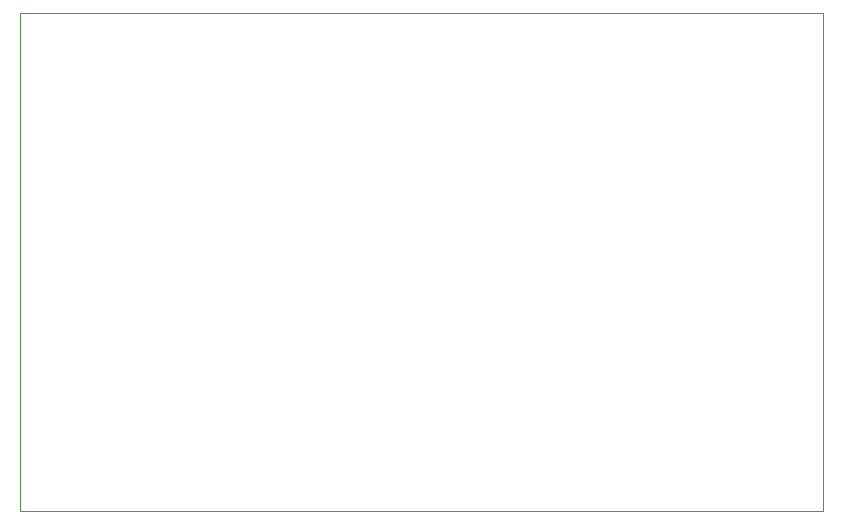
<source format=gbr>
%TF.GenerationSoftware,KiCad,Pcbnew,5.1.7-a382d34a8~87~ubuntu18.04.1*%
%TF.CreationDate,2020-10-29T22:49:13+05:30*%
%TF.ProjectId,leddriver,6c656464-7269-4766-9572-2e6b69636164,rev?*%
%TF.SameCoordinates,Original*%
%TF.FileFunction,Profile,NP*%
%FSLAX46Y46*%
G04 Gerber Fmt 4.6, Leading zero omitted, Abs format (unit mm)*
G04 Created by KiCad (PCBNEW 5.1.7-a382d34a8~87~ubuntu18.04.1) date 2020-10-29 22:49:13*
%MOMM*%
%LPD*%
G01*
G04 APERTURE LIST*
%TA.AperFunction,Profile*%
%ADD10C,0.050000*%
%TD*%
G04 APERTURE END LIST*
D10*
X203911200Y-61722000D02*
X271830800Y-61722000D01*
X203911200Y-19507200D02*
X203911200Y-61722000D01*
X271830800Y-19507200D02*
X271830800Y-61722000D01*
X203911200Y-19507200D02*
X271830800Y-19507200D01*
M02*

</source>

———

Your answer should hold every line of the entries that contains the string "KiCad".

Result for this task>
%TF.GenerationSoftware,KiCad,Pcbnew,5.1.7-a382d34a8~87~ubuntu18.04.1*%
G04 Created by KiCad (PCBNEW 5.1.7-a382d34a8~87~ubuntu18.04.1) date 2020-10-29 22:49:13*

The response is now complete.